I responded respectfully to all, and tried to show that there is some middle ground since we all have T1 in common. Maybe the parents are holding the oars on one side of the boat, and the T1 adults are holding the oars on the other, but cripes, aren’t we all on the same boat? It didn’t seem to matter though. Several people offered snarky responses with eye-rolling emoticons. Because I wrote about finding existential peace with diabetes, there were some sarcastic comments about being “zen” with diabetes. I can see how that could potentially seem ridiculous at first glance to a parent of a kid who has had T1 for a lot less time than I’ve had it, but if I can imagine how gut-wrenching it is to stick needles in a kid who’s begging you not to (having been that kid, let me add), is it a lot to ask that same parent to consider that I’m almost 40-years old, and this has been my life for almost as long as I can remember? The mere suggestion that I not embrace who I am and find every ounce of good in diabetes seems very nihilistic to me.

As I’ve expressed to a few people, I know it’s the interwebz, so I shouldn’t take their hurtful comments personally. People hide behind their computers, and think that’s free license to be nasty, but I naively thought the DOC was above that, thankfully because my experience with it has been ripe with friendship and love. It doesn’t matter if I’ve read your blog or participated in your community for years or one day or not at all. If you’re out there in the DOC, I assume you’re my friend because we live with diabetes. It doesn’t matter to me if you’re the patient or the spouse or the parent. We’re all in the trenches, and our relationship to diabetes and the time we’ve lived with it are the variables that affect our respective perspectives, each of which is just as valid and deserving of respect as another.

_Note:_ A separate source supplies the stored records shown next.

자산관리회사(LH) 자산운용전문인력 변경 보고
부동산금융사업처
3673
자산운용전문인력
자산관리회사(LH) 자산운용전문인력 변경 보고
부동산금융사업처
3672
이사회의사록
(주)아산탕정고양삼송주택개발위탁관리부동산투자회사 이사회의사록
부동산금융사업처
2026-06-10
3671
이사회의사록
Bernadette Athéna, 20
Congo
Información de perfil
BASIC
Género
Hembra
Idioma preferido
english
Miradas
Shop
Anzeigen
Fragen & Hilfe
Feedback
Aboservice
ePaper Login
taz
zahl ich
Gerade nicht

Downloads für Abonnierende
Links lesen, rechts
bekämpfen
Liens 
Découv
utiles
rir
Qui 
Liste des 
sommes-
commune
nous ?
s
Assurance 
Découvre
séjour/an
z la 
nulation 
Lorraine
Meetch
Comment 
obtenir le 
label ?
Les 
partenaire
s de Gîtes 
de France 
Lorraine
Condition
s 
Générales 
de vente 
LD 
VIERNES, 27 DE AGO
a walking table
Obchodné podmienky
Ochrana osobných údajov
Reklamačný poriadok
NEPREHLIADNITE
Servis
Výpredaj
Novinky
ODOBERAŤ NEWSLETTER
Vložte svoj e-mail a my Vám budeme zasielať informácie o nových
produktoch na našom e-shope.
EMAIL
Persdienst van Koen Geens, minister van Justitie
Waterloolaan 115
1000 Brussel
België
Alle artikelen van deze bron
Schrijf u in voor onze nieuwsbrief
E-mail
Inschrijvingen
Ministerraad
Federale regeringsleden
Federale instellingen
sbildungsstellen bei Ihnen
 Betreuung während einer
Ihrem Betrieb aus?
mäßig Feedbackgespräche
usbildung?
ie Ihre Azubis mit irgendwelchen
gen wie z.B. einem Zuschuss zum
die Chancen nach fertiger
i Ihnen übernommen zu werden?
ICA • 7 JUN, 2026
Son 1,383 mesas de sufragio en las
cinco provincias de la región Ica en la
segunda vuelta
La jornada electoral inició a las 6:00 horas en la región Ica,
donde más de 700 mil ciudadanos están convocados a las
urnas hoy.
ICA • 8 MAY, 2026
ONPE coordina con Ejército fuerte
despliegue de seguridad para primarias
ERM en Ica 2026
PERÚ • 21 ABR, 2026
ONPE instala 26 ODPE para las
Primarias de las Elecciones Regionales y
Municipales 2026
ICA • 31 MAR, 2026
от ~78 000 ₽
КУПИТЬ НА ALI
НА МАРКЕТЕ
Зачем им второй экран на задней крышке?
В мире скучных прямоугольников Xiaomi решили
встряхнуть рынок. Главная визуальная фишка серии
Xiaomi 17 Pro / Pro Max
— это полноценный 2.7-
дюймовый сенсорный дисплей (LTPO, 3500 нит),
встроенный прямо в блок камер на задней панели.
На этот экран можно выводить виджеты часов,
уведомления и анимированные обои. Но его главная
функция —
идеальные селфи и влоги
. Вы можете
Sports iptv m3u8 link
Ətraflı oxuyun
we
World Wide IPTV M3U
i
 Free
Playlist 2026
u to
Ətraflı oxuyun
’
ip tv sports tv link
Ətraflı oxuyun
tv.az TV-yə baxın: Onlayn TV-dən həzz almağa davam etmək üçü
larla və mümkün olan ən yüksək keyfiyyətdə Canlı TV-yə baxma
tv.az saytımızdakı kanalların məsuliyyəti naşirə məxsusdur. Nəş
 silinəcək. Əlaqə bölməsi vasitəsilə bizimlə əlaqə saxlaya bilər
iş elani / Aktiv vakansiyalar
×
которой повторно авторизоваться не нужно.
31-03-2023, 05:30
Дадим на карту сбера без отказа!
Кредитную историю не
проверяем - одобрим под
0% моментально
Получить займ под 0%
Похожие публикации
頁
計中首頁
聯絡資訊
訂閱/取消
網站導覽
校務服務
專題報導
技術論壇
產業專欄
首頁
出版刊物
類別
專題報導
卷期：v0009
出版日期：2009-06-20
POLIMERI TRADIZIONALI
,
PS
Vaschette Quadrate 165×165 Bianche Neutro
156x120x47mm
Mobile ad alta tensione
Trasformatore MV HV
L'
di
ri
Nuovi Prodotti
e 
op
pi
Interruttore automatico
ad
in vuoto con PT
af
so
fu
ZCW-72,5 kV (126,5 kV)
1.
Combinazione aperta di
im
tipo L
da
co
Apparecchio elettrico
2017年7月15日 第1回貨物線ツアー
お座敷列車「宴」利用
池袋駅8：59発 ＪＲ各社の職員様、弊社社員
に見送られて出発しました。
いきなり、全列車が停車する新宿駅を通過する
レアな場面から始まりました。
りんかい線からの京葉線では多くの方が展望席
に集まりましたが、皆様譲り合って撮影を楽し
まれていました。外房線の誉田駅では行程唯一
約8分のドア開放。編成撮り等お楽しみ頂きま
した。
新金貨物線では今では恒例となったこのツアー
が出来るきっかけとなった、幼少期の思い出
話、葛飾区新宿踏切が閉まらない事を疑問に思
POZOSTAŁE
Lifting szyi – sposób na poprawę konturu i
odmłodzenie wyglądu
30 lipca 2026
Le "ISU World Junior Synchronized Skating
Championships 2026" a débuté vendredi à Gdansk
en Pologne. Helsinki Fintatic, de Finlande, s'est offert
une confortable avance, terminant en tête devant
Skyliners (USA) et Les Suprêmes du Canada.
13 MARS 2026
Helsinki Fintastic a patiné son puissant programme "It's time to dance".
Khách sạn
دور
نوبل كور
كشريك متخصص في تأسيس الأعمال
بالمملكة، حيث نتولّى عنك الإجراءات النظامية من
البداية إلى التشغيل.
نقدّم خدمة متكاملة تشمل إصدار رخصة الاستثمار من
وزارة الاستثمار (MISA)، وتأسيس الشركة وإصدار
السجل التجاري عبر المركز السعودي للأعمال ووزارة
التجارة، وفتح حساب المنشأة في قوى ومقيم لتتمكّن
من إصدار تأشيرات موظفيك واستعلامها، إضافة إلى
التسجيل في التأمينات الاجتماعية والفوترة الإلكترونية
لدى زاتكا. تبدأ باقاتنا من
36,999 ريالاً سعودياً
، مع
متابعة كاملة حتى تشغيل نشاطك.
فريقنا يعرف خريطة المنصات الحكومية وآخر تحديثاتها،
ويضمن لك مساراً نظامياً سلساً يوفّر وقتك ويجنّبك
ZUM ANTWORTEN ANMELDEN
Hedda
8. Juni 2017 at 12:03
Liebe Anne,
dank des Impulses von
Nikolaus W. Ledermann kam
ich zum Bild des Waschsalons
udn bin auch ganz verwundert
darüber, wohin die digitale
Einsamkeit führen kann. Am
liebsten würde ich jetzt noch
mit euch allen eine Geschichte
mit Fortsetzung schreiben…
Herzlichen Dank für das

That brings me to a silly, but fond diabetes memory from my youth. When I was 13-years old, at diabetes camp (“This one time, at diabetes camp…”), my girlfriends Amy, Erica and I sat under a blanket on my top bunk and stuck our fingers with lancets to become blood sisters. It was one of those things kids did, but I remember it fairly clearly considering it was 25 years ago, and as rituals do, it bound us as friends. These days, rubbing bloody fingers with people isn’t recommended, especially strange people who reside in the computer, but all of us sticking our fingers, day in and day out, binds us. It’s a relationship I honor, respect, and value, and I hope that you, my blood brothers and sisters (and parents and spouses and children!), will be kind to each other, taking the opportunity to learn and grow from sharing our experiences, all of which are valid and add something valuable to the dialogue. Let’s never forget that these finger sticks bind us, and we get enough blood on our hands from that, so there’s no need to fight.